In den neuen Erzählungen von Susanne Röckel Kentauren im Stadtpark, erschienen im Jung und Jung Verlag, fallen moderne Menschen dem Mythos und den alten Götterwelten anheim, denn Vernunft alleine hilft nicht – weder in der Liebe noch in der Trauer.
Sie stehen unter dem Bann rätselhafter Helden und Göttergestalten und wissen nicht recht, wie ihnen geschieht. In den drei Erzählungen befinden sich die Protagonisten (zwei Frauen und ein Mann) in Ausnahmesituationen – und werden heimgesucht von düsteren Wesen und alten Mythen. Im Vorwort schreibt die kluge Autorin (deren Roman Der Vogelgott im letzten Jahr zu den aufregendsten Neuerscheinungen gehörte): „Sirenen und Kentauren sind nicht untergegangen“, ihr selber seien sie „Wegweiser und Werkzeug auf dem Weg zu jenem Anderen der Realität, genannt Literatur“.
Eine Frau erfährt vom Betrug des Ehemannes, einem Mittsechziger, der einem Herkules gleich enorme Kräfte und einen regen Verschleiß an jungen Frauen hat. Dieses Mal ist der Betrug jedoch schwerwiegender als früher. Sie erinnert sich deswegen an das stinkende Hemd, das ihr vor vielen Jahren in die Hand gedrückt worden war nach einer schrecklichen Vergewaltigung. Es habe Zauberkräfte, hatte man ihr gesagt, könne die ewige Liebe sichern. Spannend und virtuos verschachtelt erzählt wird hier eine Variation von Herakles und seiner Frau, die von einem Kentaur übers Wasser getragen und sexuell bedrängt wird. Übrig bleibt im Mythos wie in dieser Geschichte jenes Hemd des Täters, das sich am Ende ganz und gar nicht als Liebeszaubermittel erweist. Die schwarze Magie ist stärker als der helle Wunsch.
Susanne Röckel beschreibt den Abgrund, der in der modernen Wirklichkeit lauert. Die Sehnsucht nach der Kraft der alten Mythen und der Stärke, die jene Wesen aus der fremden Welt immer noch haben. Sei es der titelgebende Kentaur – das erotisch strotzende Mensch-Pferd-Wesen – oder seien es die riesigen Vögel aus der Unterwelt, mit deren Hilfe ein von Schuldgefühlen geplagter Lehrer sich von seiner verstorbenen Frau endlich lossagen kann.
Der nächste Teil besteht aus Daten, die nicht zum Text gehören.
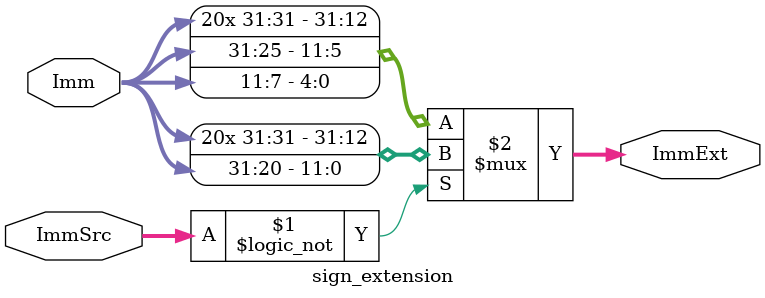
<source format=v>
module sign_extension(Imm,ImmSrc,ImmExt);

    input [31:0] Imm;
    input[1:0] ImmSrc;
    output [31:0] ImmExt;

    assign ImmExt = (ImmSrc == 2'b00) ? {{20{Imm[31]}},Imm[31:20]} : {{20{Imm[31]}},Imm[31:25],Imm[11:7]};

endmodule
</source>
Der brave Mann versteht ebenso wenig, was ihm im italienischen Trauerurlaub geschieht, wie er damals begriffen hatte, warum seine schöne Kommilitonin gerade ihn begehrte. Und warum wurde aus dieser wunderbaren Liebesgeschichte eine so trostlose Ehe? Es ist vor allem und immer noch die Liebe, die unbegreiflich und übermächtig ist.
In der dritten Geschichte verwandelt die Autorin „Daphne und Apoll“: Eine selbstsichere Theologin kennt sich da plötzlich nicht mehr aus in ihrer Arbeitswelt. Bedroht von der Macht der Erotik, von einem geheimnisvollen Mann – verwandelt sie sich in einen Baum.
Es sind aber keine Traumbilder oder Hirngespinste, mit denen wir bei der Lektüre dieser drei Erzählungen konfrontiert werden. Die Wesen aus der dunklen Welt gehören zwar nicht in unseren von Vernunft geprägten Alltag, aber das Vermögen der Autorin besteht darin, ganz selbstverständlich und kunstvoll von der Zwangsläufigkeit und Sinnhaftigkeit der alten Mythen zu erzählen. Atemlos folgt man ihr jedenfalls in die düsteren Abgründe der Seele, in die keine Psychotherapie je hinabsteigen kann.
Manuela Reichart
(adaptiert, Originalbeitrag auf Deutschlandfunk Kultur Lesart)
- Susanne Röckel: Kentauren im Stadtpark. Drei Erzählungen. Salzburg: Jung und Jung Verlag 2019. 224 Seiten, gebunden. 23 Euro. Auch als E-Book.